Requests =
a) Answer these three questions from the text on Dell Financial Services, one answer per line, marked (i), (ii), (iii):
(i) Whose collateral unit filed the report?
(ii) How many days were allotted for reconciling accounts?
(iii) What percentage of the joint venture does Dell own?
b) Write out the passage of the text on Dell Financial Services starting at "Dell Financial Services" and ending at "primary financing partner.", swapping "customer payments" for "client payments".
━━ Reading text ━━
Dell Financial Services (DFS) has found and reported several operational deficiencies in its business, including the way it has posted customer payments, collected on delinquent accounts and failed to reconcile some accounts on a timely basis, according to filings with the Securities and Exchange Commission by the company's primary financing partner.

The report filed by CIT Group's collateral unit, which has funded some DFS operations, is among the first under new, more stringent rules enacted by the SEC that are designed to provide greater detail to investors in asset-backed securities, securities that provide cash for many credit and leasing operations.

The items spelled out do not involve accounting issues.

Gavan Goss, DFS' chief financial officer, told CRN the issues involved have either been fixed or are in the process of being fixed.

DFS is a joint venture between Dell and CIT Group and has become Dell's US$6 billion-a-year financing arm. According to CIT Group's disclosure, DFS fell short of complying with its role under the financing terms in a US$1 billion asset-backed securitization sale, including the following:

A failure to make sure its third-party "lockbox vendors" - like banks - completely and accurately met compliance reporting requirements. DFS reported this as a "material deficiency" in this aspect of its operation, according to the CIT filing.

DFS reported "certain loss mitigation or recovery actions that were not initiated, conducted or concluded in accordance with the required time frames established under the transaction agreement," according to the CIT disclosure.

DFS took more than an allotted 90 days to reconcile certain accounts last year.

Through the middle of last year, DFS had about US$6 billion in assets under management, and the unit has become strategic to Dell's long-term plans. In addition to providing credit and financing so customers can buy its products, Dell executives have said DFS offers a competitive advantage to rivals because it gives the company an ongoing touch point with customers during the life of a product or a financing agreement.

As of Dell's most recent financial reports last year, computer and service sales through DFS accounted for more than 10 percent of Dell's total revenue. And while Dell owns 70 percent of the joint venture with CIT, it has an agreement to buy the rest of DFS outright as early as next year.

DFS executives told financial analysts in a teleconference last year that about half of its financing activity was conducted with commercial customers, and about half through consumers.
━━━
━━ Record excerpts ━━
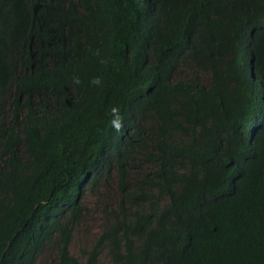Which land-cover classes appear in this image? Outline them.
<instances>
[{"label": "trees", "instance_id": "obj_1", "mask_svg": "<svg viewBox=\"0 0 264 264\" xmlns=\"http://www.w3.org/2000/svg\"><path fill=\"white\" fill-rule=\"evenodd\" d=\"M111 175L81 261V193ZM48 249L264 264V0H0V264Z\"/></svg>", "mask_w": 264, "mask_h": 264}, {"label": "rangeland", "instance_id": "obj_2", "mask_svg": "<svg viewBox=\"0 0 264 264\" xmlns=\"http://www.w3.org/2000/svg\"><path fill=\"white\" fill-rule=\"evenodd\" d=\"M187 73L185 76H187ZM200 80L206 84L207 77L199 74ZM118 200L117 189L113 176H102L99 181L91 186H85L81 193L79 204L83 207L79 223L74 227L72 241L69 245V255L83 260L82 252L91 248L104 226L108 211L114 207ZM55 253L52 249L43 252L41 262L54 264ZM98 264H108L104 254H101Z\"/></svg>", "mask_w": 264, "mask_h": 264}, {"label": "clouds", "instance_id": "obj_3", "mask_svg": "<svg viewBox=\"0 0 264 264\" xmlns=\"http://www.w3.org/2000/svg\"><path fill=\"white\" fill-rule=\"evenodd\" d=\"M95 54L98 55V53H95ZM101 63H106V61L102 60ZM74 83L76 84L80 83V80L78 77H74ZM91 83L99 85L101 81L98 77H94ZM111 114L114 118L110 120V124L115 131L120 132L123 128V120H124L123 116L120 114V109L117 107H112Z\"/></svg>", "mask_w": 264, "mask_h": 264}]
</instances>
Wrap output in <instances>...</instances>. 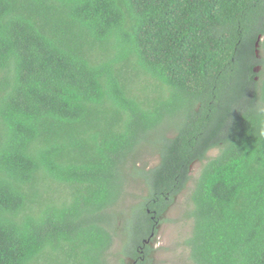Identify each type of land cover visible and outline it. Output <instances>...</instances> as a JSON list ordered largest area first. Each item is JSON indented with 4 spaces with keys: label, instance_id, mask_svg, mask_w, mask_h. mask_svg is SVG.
I'll return each instance as SVG.
<instances>
[{
    "label": "trees",
    "instance_id": "obj_1",
    "mask_svg": "<svg viewBox=\"0 0 264 264\" xmlns=\"http://www.w3.org/2000/svg\"><path fill=\"white\" fill-rule=\"evenodd\" d=\"M195 162L188 264H264V0H0V264H109L130 169L148 264Z\"/></svg>",
    "mask_w": 264,
    "mask_h": 264
},
{
    "label": "rangeland",
    "instance_id": "obj_2",
    "mask_svg": "<svg viewBox=\"0 0 264 264\" xmlns=\"http://www.w3.org/2000/svg\"><path fill=\"white\" fill-rule=\"evenodd\" d=\"M170 134L167 133V136ZM216 151L207 154L208 158L214 157ZM159 162L155 138L151 137L148 143H144L132 158V163L136 169L149 170L155 167ZM202 164L195 162L191 166L190 181L185 189L173 201L170 208L161 217L156 234L149 243L151 250L148 264H188V249L184 241L190 236L192 222L185 218V213L191 208L189 200L190 192L195 178L198 176ZM146 195V188L142 179L129 170L125 193L118 207L115 210L119 217L117 220V237H115L113 246L110 248L108 262L109 264H131L132 262L121 255V249L124 244L120 229L122 224L125 228H130L133 223V206L138 204L143 196ZM123 223H121V221Z\"/></svg>",
    "mask_w": 264,
    "mask_h": 264
}]
</instances>
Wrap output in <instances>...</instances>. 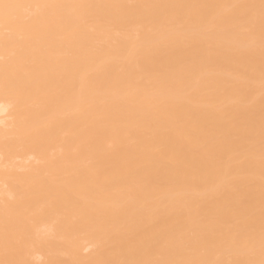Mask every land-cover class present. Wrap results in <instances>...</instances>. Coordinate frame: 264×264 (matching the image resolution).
Masks as SVG:
<instances>
[{
	"label": "bare ground",
	"instance_id": "bare-ground-1",
	"mask_svg": "<svg viewBox=\"0 0 264 264\" xmlns=\"http://www.w3.org/2000/svg\"><path fill=\"white\" fill-rule=\"evenodd\" d=\"M0 264H264V0H0Z\"/></svg>",
	"mask_w": 264,
	"mask_h": 264
},
{
	"label": "rangeland",
	"instance_id": "rangeland-1",
	"mask_svg": "<svg viewBox=\"0 0 264 264\" xmlns=\"http://www.w3.org/2000/svg\"><path fill=\"white\" fill-rule=\"evenodd\" d=\"M89 250H90V249H89ZM89 250H88V251H89ZM88 251H87V252H88ZM217 259H218V256H217Z\"/></svg>",
	"mask_w": 264,
	"mask_h": 264
}]
</instances>
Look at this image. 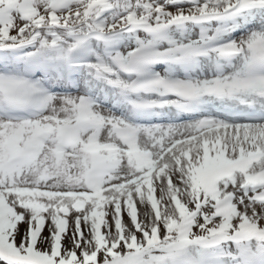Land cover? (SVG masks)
━━━
Exercise responses =
a)
(i) CIT Group's collateral unit
(ii) 90 days
(iii) 70 percent

b)
Dell Financial Services (DFS) has found and reported several operational deficiencies in its business, including the way it has posted client payments, collected on delinquent accounts and failed to reconcile some accounts on a timely basis, according to filings with the Securities and Exchange Commission by the company's primary financing partner.